Suriye’de 8 Aralık 2024 tarihinde gerçekleşen tarihi devrim, uluslararası düzeyde önemli yankılar uyandırdı. Bu devrim, Rusya ve İran’ın desteğine rağmen, 27 Kasım 2024’te İdlib’te başlayan ve 13 gün süren muhalif yürüyüşlerin sonucunda gerçekleşti. Bu yürüyüşler, Beşar Esad rejiminin baskılarına direnerek Şam’da başarı ile sonuçlandı. Yaşanan bu gelişmeler, Esad’ın kontrolü kaybetmesiyle sonuçlanmış ve Esad, nihayetinde Rusya’ya kaçmak zorunda kalmıştır.
Güçlerini kaybeden Esad rejimi ile birlikte muhalifler tarafından yönetim ele geçirilmiş, bu süreçte İran destekli mezhep güdümlü milis güçler, 13 gün süreyle süren çatışmaların ardından ülkeyi terk etmek zorunda kalmıştır.

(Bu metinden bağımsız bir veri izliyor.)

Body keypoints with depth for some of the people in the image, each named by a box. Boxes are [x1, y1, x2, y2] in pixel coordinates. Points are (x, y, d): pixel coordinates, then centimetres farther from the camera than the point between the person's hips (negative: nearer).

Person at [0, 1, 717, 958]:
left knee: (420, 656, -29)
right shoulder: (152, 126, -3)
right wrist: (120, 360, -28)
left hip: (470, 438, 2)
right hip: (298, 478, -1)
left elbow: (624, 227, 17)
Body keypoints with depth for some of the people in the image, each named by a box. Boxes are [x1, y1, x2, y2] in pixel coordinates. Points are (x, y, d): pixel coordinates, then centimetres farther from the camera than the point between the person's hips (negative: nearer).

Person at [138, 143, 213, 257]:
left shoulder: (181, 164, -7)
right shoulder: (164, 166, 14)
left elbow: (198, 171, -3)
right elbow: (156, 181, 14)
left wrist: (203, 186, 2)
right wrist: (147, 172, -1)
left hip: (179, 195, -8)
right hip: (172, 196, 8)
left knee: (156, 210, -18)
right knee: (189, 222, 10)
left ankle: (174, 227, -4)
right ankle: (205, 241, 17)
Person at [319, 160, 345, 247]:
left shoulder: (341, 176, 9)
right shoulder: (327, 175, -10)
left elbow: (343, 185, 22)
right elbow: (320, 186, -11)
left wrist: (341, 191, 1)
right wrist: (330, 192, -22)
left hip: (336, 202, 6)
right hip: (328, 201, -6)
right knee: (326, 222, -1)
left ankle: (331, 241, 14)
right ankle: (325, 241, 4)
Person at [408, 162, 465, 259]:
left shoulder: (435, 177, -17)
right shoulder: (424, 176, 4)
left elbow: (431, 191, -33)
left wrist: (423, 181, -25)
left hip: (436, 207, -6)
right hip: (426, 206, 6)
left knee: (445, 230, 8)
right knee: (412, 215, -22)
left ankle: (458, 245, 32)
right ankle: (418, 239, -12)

SURİYE’DEKİ NÜFUZUNU KAYBEDEN İRAN DÜĞMEYE BASTI
Bu tarihi gelişme, Suriye’deki etkisini kaybeden İran’ı harekete geçirdi. Yeni yönetimin vatandaşların güvenliği için tüm dini ve etnik gruplara adil ve eşit yaklaşma konusunda yaptığı açıklamaların, İran destekli güçler tarafından zedelenmesi hedef alındı.
İRAN DESTEKLİ DİN ADAMLARININ MEZHEP PROVOKASYONU
Esad rejimine karşı olan muhalif yürüyüşün ilk günlerinde, Şii inancına sahip kişilerin kutsal kabul ettiği bir türbenin ateşe verilmesi gibi olayların görüntülerinin yeniden servis edilmesiyle, önceden başlayan huzur ortamı, ilk günlerinde yaşananlarla tamamen kaosa dönüştü. Özellikle Alevi topluluklar arasında büyük bir heyecan ve gerginlik yaşandı.

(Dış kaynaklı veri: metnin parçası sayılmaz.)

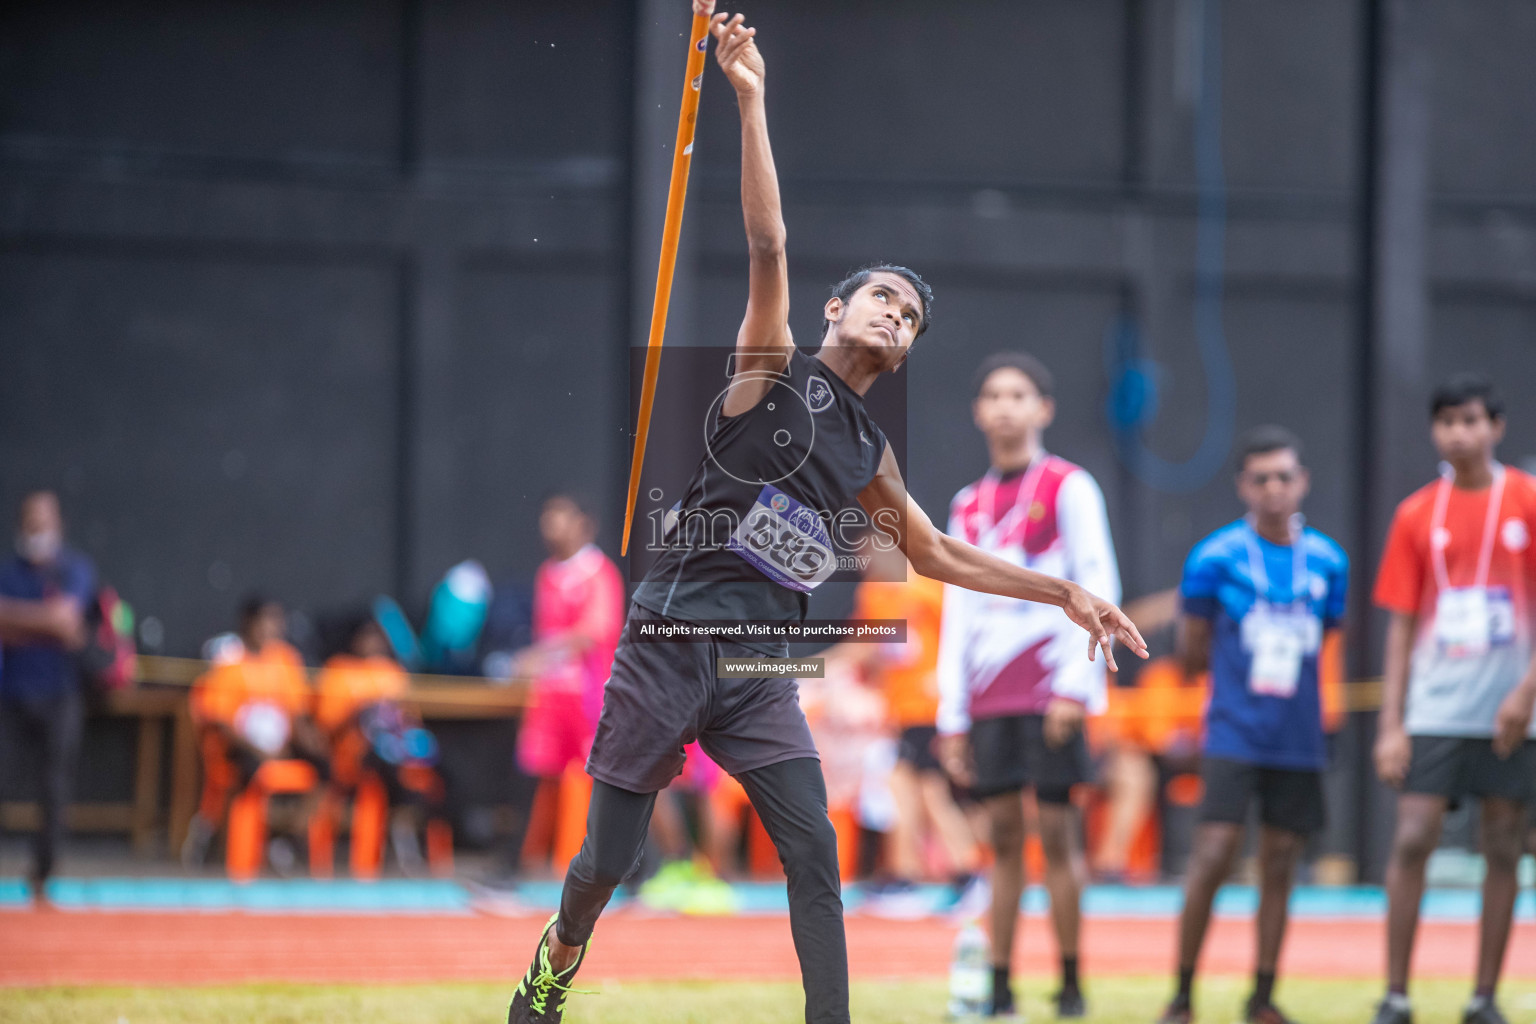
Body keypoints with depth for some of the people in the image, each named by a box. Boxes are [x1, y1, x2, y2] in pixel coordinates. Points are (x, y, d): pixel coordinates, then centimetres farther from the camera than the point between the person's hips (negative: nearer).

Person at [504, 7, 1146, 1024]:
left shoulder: (870, 454, 16)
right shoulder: (774, 369, 2)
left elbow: (937, 554, 27)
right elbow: (768, 250, -10)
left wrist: (1064, 593, 21)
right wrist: (751, 103, -21)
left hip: (761, 675, 5)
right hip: (668, 650, -5)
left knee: (815, 852, -12)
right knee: (608, 860, 2)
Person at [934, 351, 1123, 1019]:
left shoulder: (1068, 487, 1)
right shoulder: (969, 506, 17)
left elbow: (1098, 589, -6)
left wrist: (1074, 684, -15)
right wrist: (952, 714, 12)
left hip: (1051, 685, -4)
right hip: (989, 696, 4)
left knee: (1056, 829, -5)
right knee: (1002, 836, 2)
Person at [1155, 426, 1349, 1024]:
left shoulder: (1327, 562, 6)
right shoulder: (1215, 558, -4)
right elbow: (1194, 657, 3)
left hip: (1299, 740, 4)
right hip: (1234, 734, -4)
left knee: (1279, 865, 6)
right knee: (1215, 855, -13)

Bu süreçte, İran destekli din adamları meydanlarda görünmeye başladı. Bu din adamlarının sosyal medyada paylaşılan görüntüleri, halkı yeni yönetime karşı provoke eden çağrılar yaparak dikkat çekti. Bir din adamının “Bizi kışkırtmaya kalkanların kellesini keseriz” söylemi, uluslararası kamuoyunun dikkatini çekti.
İRAN’A SURİYE DIŞİŞLERİNDEN TEPKİ
İran’ın bu kaos planına ilk tepki ise, Suriye Geçici Hükümeti Dışişleri Bakanı Esaad Hasan Şeybani tarafından verildi. Şeybani, İran’a karşı şu ifadeleri kullandı: “İran, Suriye halkının iradesine, ülkenin egemenliğine ve toprak bütünlüğüne saygı duymalıdır. Ayrıca, İran’ı Suriye’de kaos yaymaktan kaçınmaları konusunda uyarıyor ve son açıklamalarının sonuçlarından sorumlu tutulacaklarını belirtmek istiyoruz.” Bu açıklama, İran lideri Ali Hamaney’in kısa bir süre önce yaptığı açıklamalarla birlikte değerlendirildi.
HAMANEY’İN KAOS ÇAĞRISI
Hamaney, başkent Tahran’daki İmam Humeyni Hüseyniyesi’nde yaptığı konuşmada, Suriye’deki gençleri ve halkı kışkırtıcı nitelikte bir çağrıda bulunmuştu. “Suriye’de güçlü ve onurlu bir hareketin yükseleceğini öngörüyorum” diyerek, gençlerin yaşam koşullarını eleştirip onları harekete geçmeye teşvik etti. “Kaybedecek hiçbir şeyi yok. Üniversitesi güvensiz, okulu güvensiz, evi güvensiz, sokağı güvensiz… Tüm hayatı güvensiz. Ne yapması gerekiyor?” gibi ifadeleri, bölgedeki karışıklığı daha da arttıran bir çağrı olarak yorumlandı.